To confirm that worms did transport bacteria from one place to another, the researchers placed worms, known as Caenorhabditis elegans or C. elegans, on a small patch of fluorescent bacteria in a dish and observed them. Over several days, worm trails all over the dish were seen to literally glow with new colonies of luminous bacteria, said Shashi Thutupalli affiliated to NCBS.
“We knew that the bacteria were non-motile, that is, they could not move. There were new bacterial colonies away from the original patch of bacteria,” says Uppaluri.
“This is an extremely cool experimental set-up. The parallels between C. elegans farming bacteria and macro-ecological systems are clear. There is a prey which is the bacteria and a predator which is C. elegans that engages in complex foraging behaviour,” stated George Constable, a co-author who worked on modelling the worm-farming bacteria system.
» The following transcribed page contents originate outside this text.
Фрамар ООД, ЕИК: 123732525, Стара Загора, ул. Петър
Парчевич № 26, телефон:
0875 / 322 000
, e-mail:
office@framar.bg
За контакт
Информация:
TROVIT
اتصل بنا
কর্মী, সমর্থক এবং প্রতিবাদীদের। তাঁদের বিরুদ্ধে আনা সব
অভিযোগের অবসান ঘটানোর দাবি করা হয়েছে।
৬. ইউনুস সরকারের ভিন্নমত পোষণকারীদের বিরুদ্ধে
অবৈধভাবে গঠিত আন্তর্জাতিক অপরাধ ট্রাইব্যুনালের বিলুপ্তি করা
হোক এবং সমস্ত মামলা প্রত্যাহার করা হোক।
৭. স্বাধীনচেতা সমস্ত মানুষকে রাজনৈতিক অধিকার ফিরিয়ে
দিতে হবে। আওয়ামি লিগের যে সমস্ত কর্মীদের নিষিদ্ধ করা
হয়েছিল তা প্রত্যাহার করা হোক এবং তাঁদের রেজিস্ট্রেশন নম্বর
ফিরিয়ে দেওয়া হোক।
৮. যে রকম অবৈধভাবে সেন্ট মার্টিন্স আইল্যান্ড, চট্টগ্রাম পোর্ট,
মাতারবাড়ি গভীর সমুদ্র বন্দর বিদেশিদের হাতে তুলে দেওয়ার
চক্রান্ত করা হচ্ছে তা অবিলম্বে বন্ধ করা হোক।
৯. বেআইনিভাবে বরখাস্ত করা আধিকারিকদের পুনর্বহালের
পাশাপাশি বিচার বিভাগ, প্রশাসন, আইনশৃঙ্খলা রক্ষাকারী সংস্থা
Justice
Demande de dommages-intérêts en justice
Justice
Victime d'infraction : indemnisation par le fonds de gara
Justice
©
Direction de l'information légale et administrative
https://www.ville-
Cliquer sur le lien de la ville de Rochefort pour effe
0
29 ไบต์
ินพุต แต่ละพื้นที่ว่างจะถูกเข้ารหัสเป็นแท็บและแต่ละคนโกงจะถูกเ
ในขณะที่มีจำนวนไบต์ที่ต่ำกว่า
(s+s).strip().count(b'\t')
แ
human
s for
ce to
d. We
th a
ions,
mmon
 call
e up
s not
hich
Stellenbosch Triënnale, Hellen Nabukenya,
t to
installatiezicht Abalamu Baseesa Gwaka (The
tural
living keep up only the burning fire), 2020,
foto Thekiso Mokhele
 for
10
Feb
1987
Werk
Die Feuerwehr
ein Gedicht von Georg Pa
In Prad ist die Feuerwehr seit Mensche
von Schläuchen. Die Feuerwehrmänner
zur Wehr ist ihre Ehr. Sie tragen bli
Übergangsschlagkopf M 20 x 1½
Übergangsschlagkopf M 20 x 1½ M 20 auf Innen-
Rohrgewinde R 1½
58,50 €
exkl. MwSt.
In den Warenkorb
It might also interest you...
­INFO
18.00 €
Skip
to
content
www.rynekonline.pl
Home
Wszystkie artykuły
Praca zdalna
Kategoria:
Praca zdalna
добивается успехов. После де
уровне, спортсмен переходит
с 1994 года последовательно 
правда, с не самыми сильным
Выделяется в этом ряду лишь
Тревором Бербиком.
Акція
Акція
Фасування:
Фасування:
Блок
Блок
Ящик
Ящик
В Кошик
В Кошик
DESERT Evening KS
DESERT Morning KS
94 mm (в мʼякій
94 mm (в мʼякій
“At the same time the system remains experimentally tractable. A lot is known about the neurobiology and individual foraging behaviour of C. elegans and on top of that the whole experiment takes place within a petri dish!” he added.
The results of these investigations have been published as a paper in the Proceedings of the National academy of Sciences (PNAS). Thutupalli, Uppaluri and their collaborators from Princeton University propose that the worm-farming-bacteria as a unique table-top experimental system.
Using this system, one can study a vast array of complex natural phenomena like the evolution of foraging systems, population dynamics and the movement of an infection through a host population. For example, the dynamics of the bacterial spread across the dish were uncannily like an epidemic advancing via infectious transmission, said Thutupalli who added that the model of bacterial spread based on these experiments resembled that of a rabies epidemic in Switzerland in the late 1970s.
“We are excited about the theoretical avenues that this research opens, especially because this model system will allow investigations to be grounded into experimental work,” says Corina Tarnita, another co-author who works on mathematical modelling of complex biological phenomena.
“It’s exciting to see that this research has seeded a whole new set of interesting questions and research directions, said Clifford Brangwynne from Princeton.